*** Information provided ***

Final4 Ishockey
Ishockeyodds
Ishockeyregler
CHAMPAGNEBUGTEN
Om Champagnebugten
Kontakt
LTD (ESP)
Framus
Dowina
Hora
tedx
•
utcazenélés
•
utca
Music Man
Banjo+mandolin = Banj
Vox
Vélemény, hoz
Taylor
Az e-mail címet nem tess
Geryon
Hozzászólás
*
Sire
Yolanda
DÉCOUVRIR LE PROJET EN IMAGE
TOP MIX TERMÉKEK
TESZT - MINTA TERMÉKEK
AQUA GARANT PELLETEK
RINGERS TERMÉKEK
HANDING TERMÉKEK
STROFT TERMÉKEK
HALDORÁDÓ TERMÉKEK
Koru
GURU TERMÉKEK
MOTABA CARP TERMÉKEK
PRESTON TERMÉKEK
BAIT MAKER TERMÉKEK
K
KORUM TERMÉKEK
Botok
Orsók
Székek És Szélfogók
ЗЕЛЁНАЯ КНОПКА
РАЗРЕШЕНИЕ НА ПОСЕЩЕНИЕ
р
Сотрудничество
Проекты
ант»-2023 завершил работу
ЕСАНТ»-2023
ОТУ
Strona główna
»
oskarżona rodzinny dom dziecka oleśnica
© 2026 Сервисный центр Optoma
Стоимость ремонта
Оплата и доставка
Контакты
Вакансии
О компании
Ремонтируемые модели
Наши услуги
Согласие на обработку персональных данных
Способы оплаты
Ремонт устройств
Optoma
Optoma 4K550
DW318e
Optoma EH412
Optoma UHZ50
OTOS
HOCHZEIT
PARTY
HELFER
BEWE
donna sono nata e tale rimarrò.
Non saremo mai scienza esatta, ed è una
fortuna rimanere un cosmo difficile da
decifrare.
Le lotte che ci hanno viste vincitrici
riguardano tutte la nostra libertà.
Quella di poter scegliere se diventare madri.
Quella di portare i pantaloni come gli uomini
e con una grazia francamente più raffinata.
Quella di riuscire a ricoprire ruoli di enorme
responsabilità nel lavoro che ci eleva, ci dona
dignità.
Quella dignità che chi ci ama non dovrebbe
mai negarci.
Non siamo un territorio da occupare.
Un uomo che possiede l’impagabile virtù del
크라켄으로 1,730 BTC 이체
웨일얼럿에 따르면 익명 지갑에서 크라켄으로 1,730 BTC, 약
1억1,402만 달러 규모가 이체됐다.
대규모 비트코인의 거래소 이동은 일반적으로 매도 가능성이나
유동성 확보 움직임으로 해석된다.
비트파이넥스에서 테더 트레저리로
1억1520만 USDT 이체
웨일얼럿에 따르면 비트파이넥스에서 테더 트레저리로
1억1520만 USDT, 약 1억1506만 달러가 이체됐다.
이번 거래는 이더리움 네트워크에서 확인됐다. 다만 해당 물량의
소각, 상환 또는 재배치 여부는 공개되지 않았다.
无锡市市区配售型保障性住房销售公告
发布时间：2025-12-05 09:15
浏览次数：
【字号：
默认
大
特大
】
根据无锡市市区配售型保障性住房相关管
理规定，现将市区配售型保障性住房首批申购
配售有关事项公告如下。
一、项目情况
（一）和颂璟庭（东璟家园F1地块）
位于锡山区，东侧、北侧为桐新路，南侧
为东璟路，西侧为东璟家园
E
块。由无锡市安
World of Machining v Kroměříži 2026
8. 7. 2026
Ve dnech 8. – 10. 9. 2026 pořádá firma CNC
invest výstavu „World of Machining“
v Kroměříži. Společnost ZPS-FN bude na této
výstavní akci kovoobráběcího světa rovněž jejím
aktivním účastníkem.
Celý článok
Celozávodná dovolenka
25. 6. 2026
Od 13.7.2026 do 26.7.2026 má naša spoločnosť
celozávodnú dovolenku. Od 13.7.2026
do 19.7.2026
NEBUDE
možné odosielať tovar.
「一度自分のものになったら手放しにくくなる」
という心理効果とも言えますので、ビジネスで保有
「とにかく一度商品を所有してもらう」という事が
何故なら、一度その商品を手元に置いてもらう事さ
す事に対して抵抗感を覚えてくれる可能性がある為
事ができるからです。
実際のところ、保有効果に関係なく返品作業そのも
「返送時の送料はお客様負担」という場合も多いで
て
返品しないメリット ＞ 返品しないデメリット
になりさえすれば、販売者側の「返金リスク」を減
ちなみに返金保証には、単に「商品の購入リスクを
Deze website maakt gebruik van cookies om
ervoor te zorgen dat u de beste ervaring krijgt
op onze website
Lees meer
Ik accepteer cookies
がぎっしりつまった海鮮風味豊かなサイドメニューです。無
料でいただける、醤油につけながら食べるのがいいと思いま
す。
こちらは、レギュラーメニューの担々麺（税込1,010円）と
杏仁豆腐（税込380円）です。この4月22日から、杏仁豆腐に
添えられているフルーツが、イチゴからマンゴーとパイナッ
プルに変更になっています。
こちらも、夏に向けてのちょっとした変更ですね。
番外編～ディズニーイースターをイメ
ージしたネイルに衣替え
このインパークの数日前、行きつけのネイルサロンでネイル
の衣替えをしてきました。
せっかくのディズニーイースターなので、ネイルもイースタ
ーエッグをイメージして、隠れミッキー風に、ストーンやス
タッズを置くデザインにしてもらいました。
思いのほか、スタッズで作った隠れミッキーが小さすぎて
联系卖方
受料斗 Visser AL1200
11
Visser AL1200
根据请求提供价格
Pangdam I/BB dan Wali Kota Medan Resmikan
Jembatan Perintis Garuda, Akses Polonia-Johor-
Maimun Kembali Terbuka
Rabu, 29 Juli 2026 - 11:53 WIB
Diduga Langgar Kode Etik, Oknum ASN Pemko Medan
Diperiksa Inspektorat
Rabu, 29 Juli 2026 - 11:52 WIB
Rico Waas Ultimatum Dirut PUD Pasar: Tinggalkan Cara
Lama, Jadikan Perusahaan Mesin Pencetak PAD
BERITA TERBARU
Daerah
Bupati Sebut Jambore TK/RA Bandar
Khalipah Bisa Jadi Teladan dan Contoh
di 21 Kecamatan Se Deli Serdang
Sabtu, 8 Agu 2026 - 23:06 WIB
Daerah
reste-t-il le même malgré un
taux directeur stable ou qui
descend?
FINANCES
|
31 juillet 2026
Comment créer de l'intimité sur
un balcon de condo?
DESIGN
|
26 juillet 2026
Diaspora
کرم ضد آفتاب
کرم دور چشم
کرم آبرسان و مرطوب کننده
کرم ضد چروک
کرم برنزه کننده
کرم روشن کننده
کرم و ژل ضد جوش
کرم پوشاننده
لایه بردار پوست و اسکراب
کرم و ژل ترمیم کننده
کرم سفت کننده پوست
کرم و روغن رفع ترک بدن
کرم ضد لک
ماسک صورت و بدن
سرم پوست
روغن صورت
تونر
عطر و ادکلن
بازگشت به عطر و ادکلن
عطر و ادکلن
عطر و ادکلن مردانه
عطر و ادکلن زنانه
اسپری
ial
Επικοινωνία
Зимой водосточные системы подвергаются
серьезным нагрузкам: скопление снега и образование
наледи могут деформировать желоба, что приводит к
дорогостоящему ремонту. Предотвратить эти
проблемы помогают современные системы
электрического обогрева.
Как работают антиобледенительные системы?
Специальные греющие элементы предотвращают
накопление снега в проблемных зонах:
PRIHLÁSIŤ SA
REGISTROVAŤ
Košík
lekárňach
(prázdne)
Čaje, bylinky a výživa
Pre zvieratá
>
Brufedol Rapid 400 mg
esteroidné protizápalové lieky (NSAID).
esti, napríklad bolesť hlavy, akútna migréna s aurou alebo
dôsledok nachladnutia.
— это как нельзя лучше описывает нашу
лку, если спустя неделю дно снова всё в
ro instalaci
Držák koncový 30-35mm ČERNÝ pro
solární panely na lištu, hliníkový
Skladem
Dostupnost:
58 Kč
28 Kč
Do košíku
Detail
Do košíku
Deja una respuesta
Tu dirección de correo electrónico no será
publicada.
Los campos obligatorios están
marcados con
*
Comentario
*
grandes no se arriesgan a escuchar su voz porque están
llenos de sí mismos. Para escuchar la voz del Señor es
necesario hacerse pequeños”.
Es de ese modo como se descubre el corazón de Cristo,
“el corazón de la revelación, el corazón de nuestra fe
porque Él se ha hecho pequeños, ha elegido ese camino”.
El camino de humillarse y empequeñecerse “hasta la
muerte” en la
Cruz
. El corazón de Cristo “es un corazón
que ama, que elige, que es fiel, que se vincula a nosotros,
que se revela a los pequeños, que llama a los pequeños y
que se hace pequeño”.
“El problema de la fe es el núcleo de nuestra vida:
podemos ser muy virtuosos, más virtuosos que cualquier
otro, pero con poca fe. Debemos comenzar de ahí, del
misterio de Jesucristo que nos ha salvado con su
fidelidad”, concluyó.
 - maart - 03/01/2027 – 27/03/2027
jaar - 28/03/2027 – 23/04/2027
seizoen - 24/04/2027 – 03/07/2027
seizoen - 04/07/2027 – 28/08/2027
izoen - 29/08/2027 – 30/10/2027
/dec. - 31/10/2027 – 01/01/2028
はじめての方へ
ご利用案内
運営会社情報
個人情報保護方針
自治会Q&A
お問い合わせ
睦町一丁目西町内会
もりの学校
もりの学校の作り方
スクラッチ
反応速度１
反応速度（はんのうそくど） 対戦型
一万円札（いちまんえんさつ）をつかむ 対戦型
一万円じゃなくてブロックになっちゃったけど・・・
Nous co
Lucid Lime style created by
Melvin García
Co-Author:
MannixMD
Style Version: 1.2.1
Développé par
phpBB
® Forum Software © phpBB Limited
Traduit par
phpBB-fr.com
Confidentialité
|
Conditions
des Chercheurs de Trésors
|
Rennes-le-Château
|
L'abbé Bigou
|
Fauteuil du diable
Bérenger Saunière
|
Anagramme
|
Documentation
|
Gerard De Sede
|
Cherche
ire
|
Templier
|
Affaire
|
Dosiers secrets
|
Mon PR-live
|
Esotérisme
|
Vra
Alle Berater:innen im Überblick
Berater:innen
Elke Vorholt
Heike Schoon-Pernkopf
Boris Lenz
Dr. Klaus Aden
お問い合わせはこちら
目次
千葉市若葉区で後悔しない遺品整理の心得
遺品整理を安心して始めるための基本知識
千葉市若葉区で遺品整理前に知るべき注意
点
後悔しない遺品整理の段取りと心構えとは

*** End of Information provided ***

**Written task**
Retype the lines, starting at the first one and ending at the line that contains "웨일얼럿에 따르면 비트파이넥스에서 테더 트레저리로".

**Expected output**
Final4 Ishockey
Ishockeyodds
Ishockeyregler
CHAMPAGNEBUGTEN
Om Champagnebugten
Kontakt
LTD (ESP)
Framus
Dowina
Hora
tedx
•
utcazenélés
•
utca
Music Man
Banjo+mandolin = Banj
Vox
Vélemény, hoz
Taylor
Az e-mail címet nem tess
Geryon
Hozzászólás
*
Sire
Yolanda
DÉCOUVRIR LE PROJET EN IMAGE
TOP MIX TERMÉKEK
TESZT - MINTA TERMÉKEK
AQUA GARANT PELLETEK
RINGERS TERMÉKEK
HANDING TERMÉKEK
STROFT TERMÉKEK
HALDORÁDÓ TERMÉKEK
Koru
GURU TERMÉKEK
MOTABA CARP TERMÉKEK
PRESTON TERMÉKEK
BAIT MAKER TERMÉKEK
K
KORUM TERMÉKEK
Botok
Orsók
Székek És Szélfogók
ЗЕЛЁНАЯ КНОПКА
РАЗРЕШЕНИЕ НА ПОСЕЩЕНИЕ
р
Сотрудничество
Проекты
ант»-2023 завершил работу
ЕСАНТ»-2023
ОТУ
Strona główna
»
oskarżona rodzinny dom dziecka oleśnica
© 2026 Сервисный центр Optoma
Стоимость ремонта
Оплата и доставка
Контакты
Вакансии
О компании
Ремонтируемые модели
Наши услуги
Согласие на обработку персональных данных
Способы оплаты
Ремонт устройств
Optoma
Optoma 4K550
DW318e
Optoma EH412
Optoma UHZ50
OTOS
HOCHZEIT
PARTY
HELFER
BEWE
donna sono nata e tale rimarrò.
Non saremo mai scienza esatta, ed è una
fortuna rimanere un cosmo difficile da
decifrare.
Le lotte che ci hanno viste vincitrici
riguardano tutte la nostra libertà.
Quella di poter scegliere se diventare madri.
Quella di portare i pantaloni come gli uomini
e con una grazia francamente più raffinata.
Quella di riuscire a ricoprire ruoli di enorme
responsabilità nel lavoro che ci eleva, ci dona
dignità.
Quella dignità che chi ci ama non dovrebbe
mai negarci.
Non siamo un territorio da occupare.
Un uomo che possiede l’impagabile virtù del
크라켄으로 1,730 BTC 이체
웨일얼럿에 따르면 익명 지갑에서 크라켄으로 1,730 BTC, 약
1억1,402만 달러 규모가 이체됐다.
대규모 비트코인의 거래소 이동은 일반적으로 매도 가능성이나
유동성 확보 움직임으로 해석된다.
비트파이넥스에서 테더 트레저리로
1억1520만 USDT 이체
웨일얼럿에 따르면 비트파이넥스에서 테더 트레저리로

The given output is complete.